С тем турки и ушли. В сущности, бахарнегаш их прогнал.

*

Одна из жен подружилась с сестрой Авраама. Она сознавала свое ничтожество рядом с такой красивой, удачливой женщиной. Она пыталась иногда вырвать у рабыни пальмовую ветку, чтобы самой отгонять мух от такой прелестницы. Эта жена вполне смирилась. Муж ее сидел теперь в яме, в погребе, она понимала, что ей незачем сердиться на любимую дочку бахарнегаша. Она и Авраама ласкала, кормила его вкусными лепешками. Авраам это малое солнце Логона, всем будет тепло от него.

Женщина сказала раз Аврааму:

– Зачем ты ходишь в такой бедной рубахе? Ты должен носить теперь белую шаму.

Авраам ничего не ответил. Он посмотрел на свою посконную одежду. Белая шама его не интересовала.
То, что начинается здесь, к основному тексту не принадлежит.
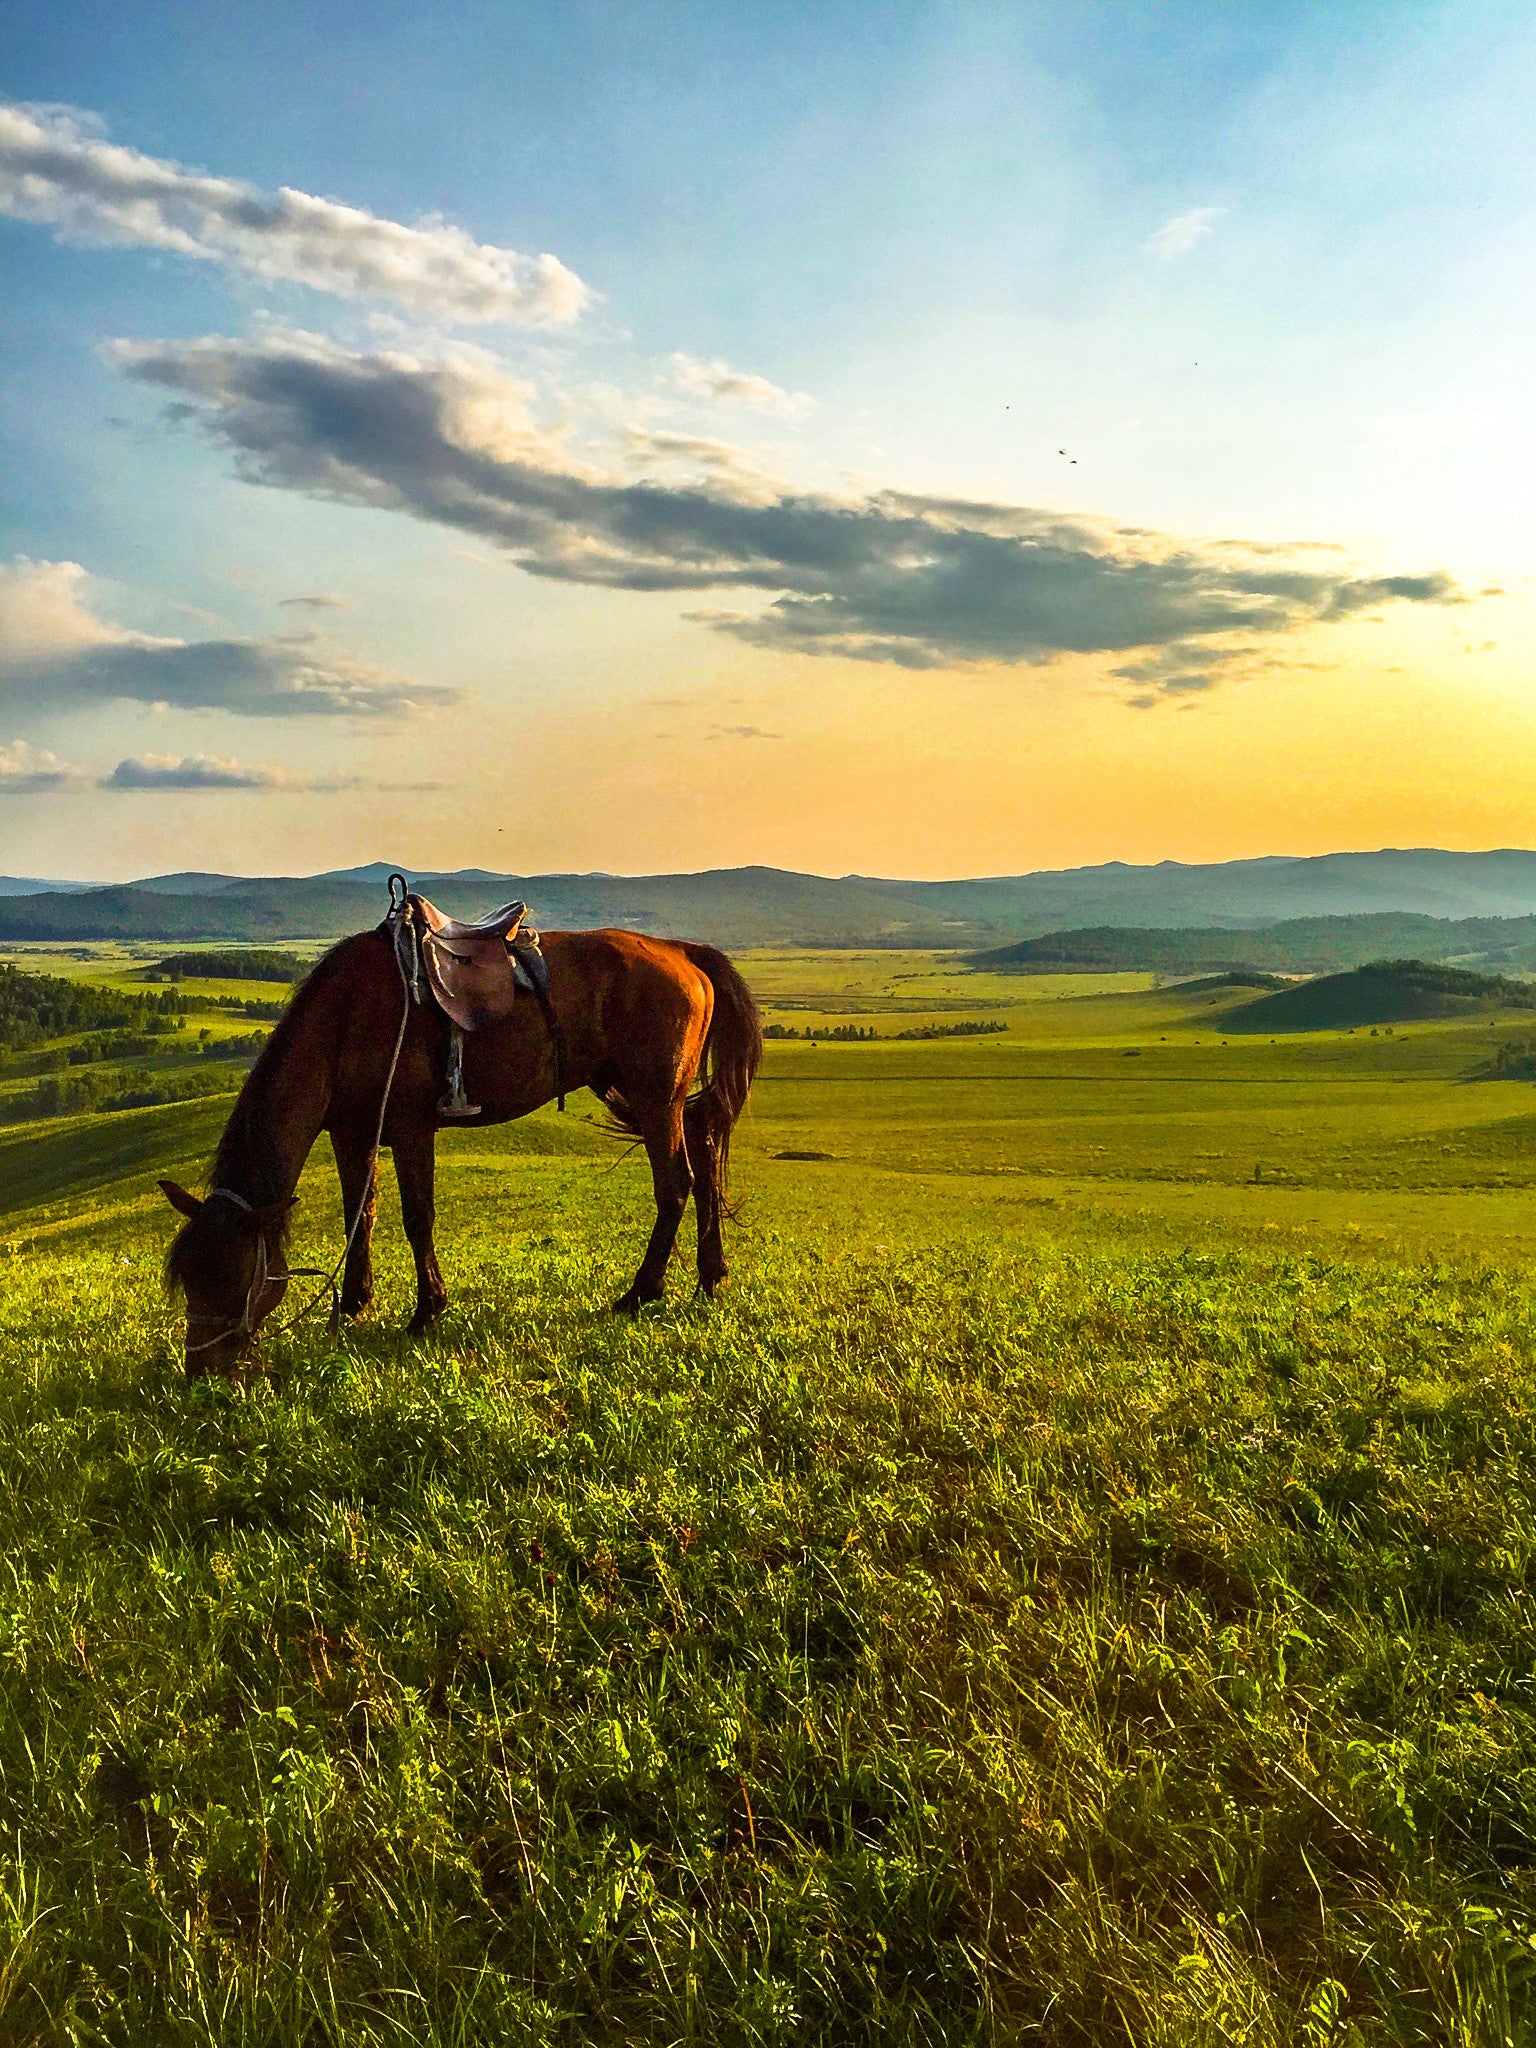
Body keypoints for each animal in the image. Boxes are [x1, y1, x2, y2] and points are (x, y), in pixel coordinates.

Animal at [162, 917, 765, 1376]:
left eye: (236, 1275)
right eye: (188, 1278)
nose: (203, 1371)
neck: (345, 1020)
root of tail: (682, 951)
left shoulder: (410, 1127)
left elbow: (416, 1216)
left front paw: (427, 1310)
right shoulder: (352, 1132)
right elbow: (361, 1215)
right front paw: (353, 1305)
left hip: (654, 1098)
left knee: (676, 1184)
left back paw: (641, 1292)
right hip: (652, 1098)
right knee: (705, 1153)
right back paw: (710, 1277)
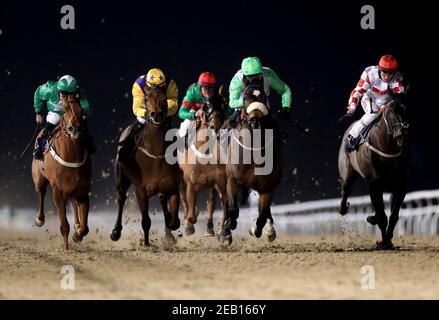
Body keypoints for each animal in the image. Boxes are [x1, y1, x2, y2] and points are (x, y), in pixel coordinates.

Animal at [31, 94, 91, 249]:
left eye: (81, 110)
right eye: (64, 110)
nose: (74, 128)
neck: (71, 156)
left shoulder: (82, 189)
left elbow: (85, 227)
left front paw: (77, 234)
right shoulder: (57, 190)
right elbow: (64, 225)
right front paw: (66, 248)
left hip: (72, 189)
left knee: (74, 202)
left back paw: (77, 225)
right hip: (39, 179)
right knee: (41, 193)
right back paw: (39, 219)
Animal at [111, 84, 181, 245]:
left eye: (164, 97)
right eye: (146, 99)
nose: (156, 114)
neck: (155, 154)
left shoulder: (172, 187)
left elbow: (174, 221)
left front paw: (170, 228)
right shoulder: (141, 191)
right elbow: (146, 221)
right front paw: (147, 244)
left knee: (162, 200)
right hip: (121, 178)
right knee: (121, 198)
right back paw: (116, 231)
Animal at [179, 86, 230, 236]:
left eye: (224, 105)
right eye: (206, 106)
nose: (215, 126)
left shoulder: (219, 181)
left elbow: (221, 203)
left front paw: (220, 230)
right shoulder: (190, 183)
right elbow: (189, 210)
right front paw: (189, 224)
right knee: (184, 199)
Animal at [220, 84, 286, 245]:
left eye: (264, 97)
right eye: (245, 98)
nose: (255, 121)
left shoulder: (267, 187)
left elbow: (262, 216)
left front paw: (259, 230)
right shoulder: (232, 180)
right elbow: (232, 210)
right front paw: (229, 225)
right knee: (226, 205)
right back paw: (225, 233)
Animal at [338, 92, 410, 250]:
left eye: (404, 109)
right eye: (390, 112)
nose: (402, 132)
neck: (387, 150)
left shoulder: (400, 186)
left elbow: (393, 216)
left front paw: (387, 240)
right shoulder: (374, 184)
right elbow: (382, 216)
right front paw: (384, 242)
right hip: (348, 171)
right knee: (346, 189)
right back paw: (343, 208)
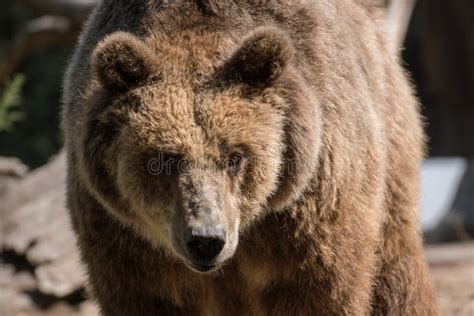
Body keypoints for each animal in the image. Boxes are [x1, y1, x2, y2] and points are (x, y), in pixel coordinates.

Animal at [63, 1, 440, 314]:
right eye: (165, 159)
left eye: (235, 157)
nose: (206, 240)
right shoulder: (124, 239)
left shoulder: (309, 216)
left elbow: (322, 290)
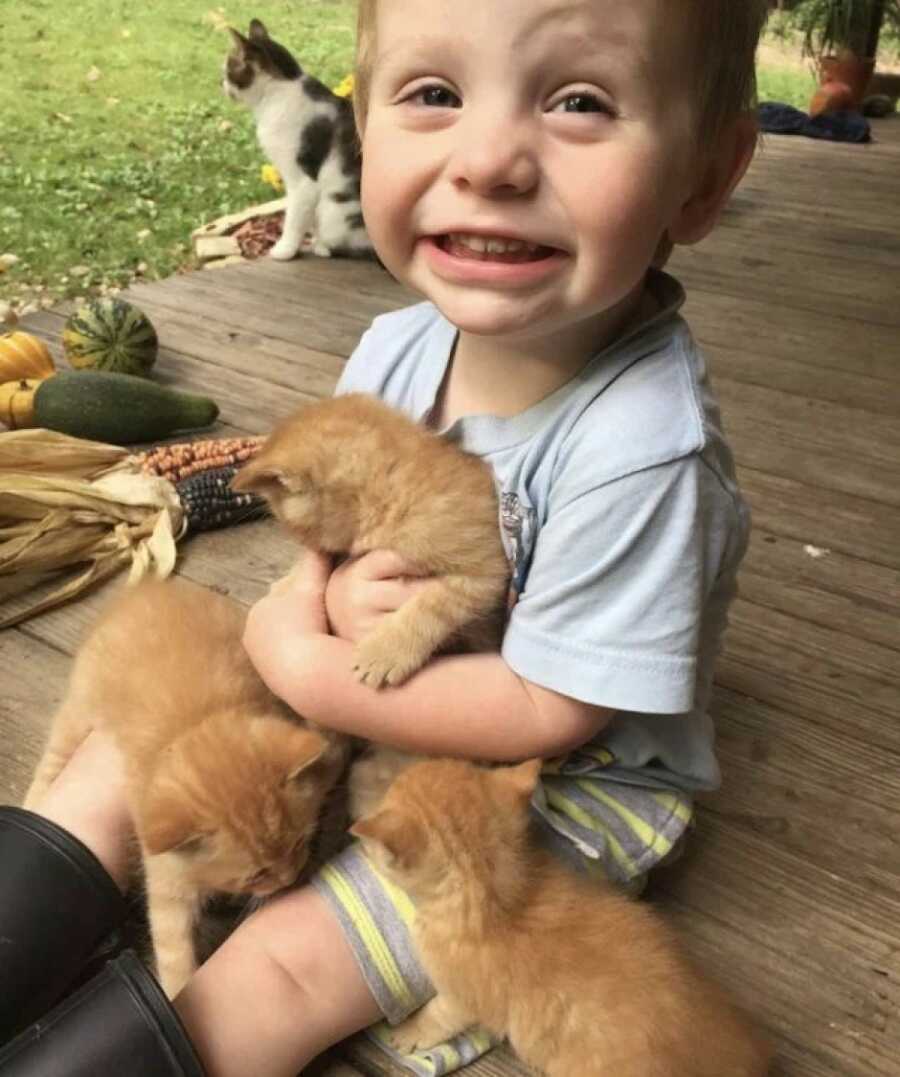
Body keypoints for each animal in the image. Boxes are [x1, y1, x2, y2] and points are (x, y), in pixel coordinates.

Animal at [23, 577, 348, 995]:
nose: (289, 878)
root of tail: (145, 590)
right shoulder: (165, 872)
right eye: (256, 876)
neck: (195, 723)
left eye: (297, 845)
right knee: (53, 758)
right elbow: (173, 949)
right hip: (78, 713)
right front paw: (179, 994)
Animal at [225, 18, 372, 260]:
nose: (223, 85)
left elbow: (294, 218)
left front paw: (284, 249)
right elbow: (306, 218)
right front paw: (311, 242)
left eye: (228, 68)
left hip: (336, 211)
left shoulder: (303, 180)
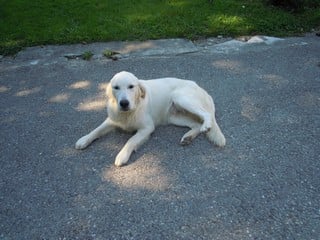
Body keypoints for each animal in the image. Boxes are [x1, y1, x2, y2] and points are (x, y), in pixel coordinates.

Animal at [75, 70, 226, 166]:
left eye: (131, 86)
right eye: (116, 87)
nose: (124, 103)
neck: (129, 112)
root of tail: (200, 87)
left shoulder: (147, 128)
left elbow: (131, 140)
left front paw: (122, 155)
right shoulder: (112, 119)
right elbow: (96, 130)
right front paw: (84, 139)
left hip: (182, 98)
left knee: (206, 115)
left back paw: (206, 126)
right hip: (174, 116)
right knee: (196, 124)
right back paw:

Женщина говорила ему:

– Тебе нужно бы иметь новый небольшой лук, из которого ты мог бы стрелять.

Авраам слушал ее.

– Лук из красного дерева, с медными стрелами, пернатыми. Они свистят, как ветер.

Лук был нужен Аврааму.

– Пойдем, – сказала тогда женщина, – тут, в палатке, всего два перехода, стоят турецкие купцы из Массовы, они привезли и лук, и стрелы, и белую шаму. Я дам им немного рупий, и они тебе отдадут лук.